Il lui faudra huit ans pour sortir de cet enfer. Huit ans pour avoir la force de "rester clean" une fois qu’elle l’a décidé. Huit longues années ponctuées de cures, de séjours à l’hôpital et de retraites dans des communautés religieuses. Ses proches lui tendent les mains mais elle demeure tiraillée, avec un fort sentiment de culpabilité, entre ce désir de s’en sortir et son incapacité à résister à l’attrait de la drogue. "Je n’en pouvais plus de cette dépendance, et en même temps j’étais dans une quête perpétuelle de substances", se souvient-elle. "L’appel du produit était toujours plus fort. Je rechutais toujours. Je ne restais abstinente que 48 heures. Sinon, c’était trop de souffrance."
Le déclic : la découverte de la Parole et de l’amour de Dieu
Parallèlement à ses errances, elle fréquente régulièrement deux paroisses : une communauté monastique dans le sud de la France et une paroisse de l’Emmanuel. Elle retrouve peu à peu une vie de foi. Certes elle a eu une éducation religieuse, mais elle a l’impression de tout redécouvrir sous un jour nouveau. Elle se plonge dans la Bible, lit la vie de Jésus. "J’avais une soif de dingue, dix mille questions dans la tête ! Je m’imprégnais de la Parole pour obtenir des réponses." Parmi ses questions existentielles, la légitimité de son existence : "Comment Dieu peut-il m’aimer si même moi je ne m’aime pas ?", se demande-t-elle alors. Elle prend conscience de l’incohérence de sa vie, elle qui désire arrêter la drogue mais n’y arrive pas. "Arrêter la came m’est soudain apparu comme un acte d’amour pour Dieu, pour moi et pour toutes ces mains tendues que je n’ai pas saisies". Un jour où elle sillonnait les rues, elle se met à genou dans un élan du cœur et supplie Dieu de lui montrer qu’il la désire en vie. Elle invoque Marie-Madeleine et lui demande de la guider.
"Après cette nuit-là, les choses ont commencé à se mettre en place". Elle est accueillie dans une communauté monastique, dans le sud, où elle restera pendant deux ans. Elle garde de ce temps un souvenir lumineux, où elle a découvert "des visages rayonnants, des personnes d’une patience infinie. Et pourtant, je leur ai menti et ai abusé de leur gentillesse". Sa dépendance n’est pas guérie, et elle profite de tous les moments de liberté pour aller au café du coin ou parcourir les 15 kilomètres qui la séparent de la supérette pour se fournir en alcool. "Je calculais tout en fonction de ça. Les produits sont revenus dans ma vie et dans le monastère".

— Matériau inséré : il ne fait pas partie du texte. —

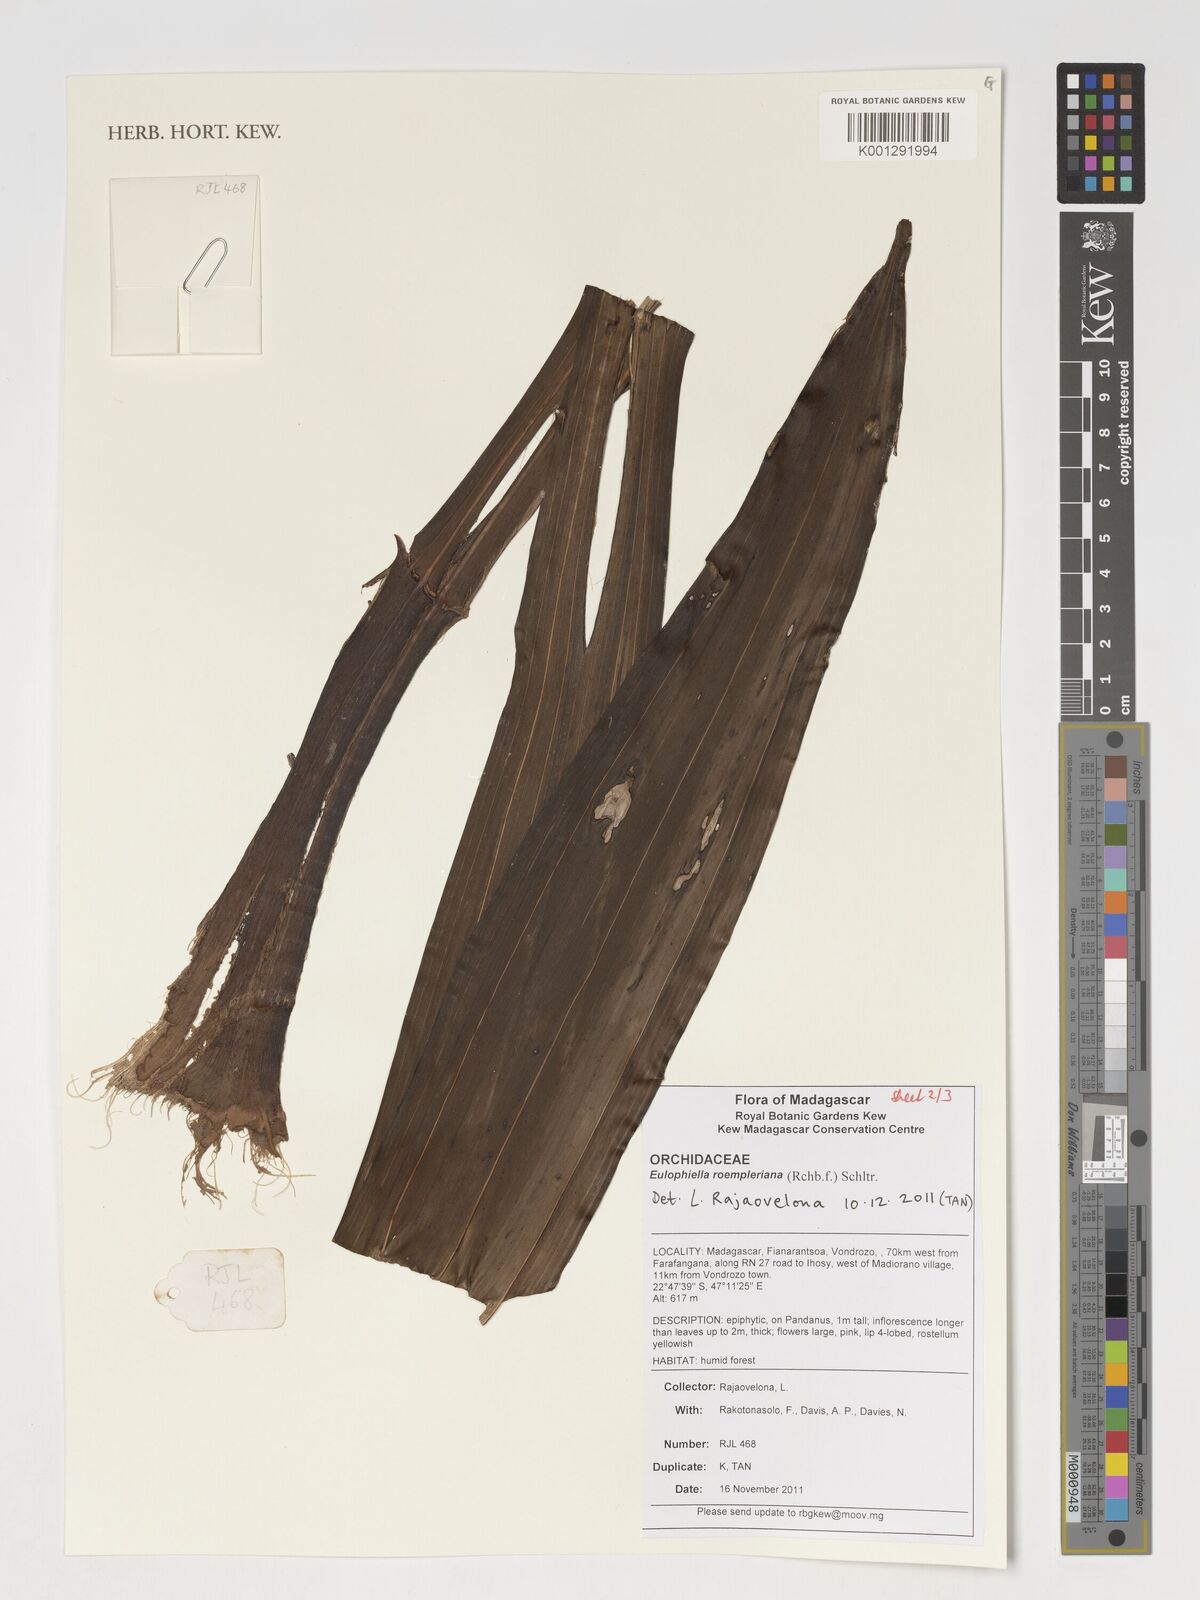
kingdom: Plantae
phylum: Tracheophyta
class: Liliopsida
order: Asparagales
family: Orchidaceae
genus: Eulophia
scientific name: Eulophia roempleriana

"Dès que je m’éloigne de cette intimité avec le Bon Dieu, la vie perd son sens."
Quelques mois plus tard, en 2014, elle est la première jeune femme accueillie à saint Jean Espérance, une association tenue par des frères et sœurs de la communauté saint Jean et des laïcs, accueillant des jeunes qui désirent arrêter toute consommation de drogue. En cinq ans, elle fait quatre séjours là-bas, entrecoupés de "fugues" et de rechutes. Aujourd’hui, elle est reconnaissante de toute cette miséricorde reçue à saint Jean Espérance car jamais les frères ou les sœurs ne lui en ont tenu rigueur. "A travers les frères et sœurs, j’ai redécouvert le visage du Bon Dieu", confie-t-elle. "Ce qui m’a touché, c’est de me rendre compte que je pouvais faire confiance et de voir combien ils me faisaient confiance. Malgré mon parcours, ma honte, je demeurais aimable. C’est comme s’ils m’avait revêtue d’une certaine dignité à travers leur regard. Je n’étais pas jugée, je restais aimée."
Un rapport aux autres qui allait totalement à l’inverse de ce que Laure avait connu dans la rue : "Dans la rue, dans le monde de la drogue, il faut se blinder et paraître fort pour survivre. A saint Jean Espérance, c’était le chemin inverse. Je pouvais montrer ma vulnérabilité, mes faiblesses." Laure a quitté saint Jean Espérance depuis deux ans et vit désormais dans la Sarthe, où elle tient un gîte et se forme en vue de travailler dans la médiation animale, par le cheval notamment. "C’est par la foi que je m’en suis sortie et que je m’en sors au quotidien. Dès que je m’éloigne de cette intimité avec le Bon Dieu, la vie perd son sens."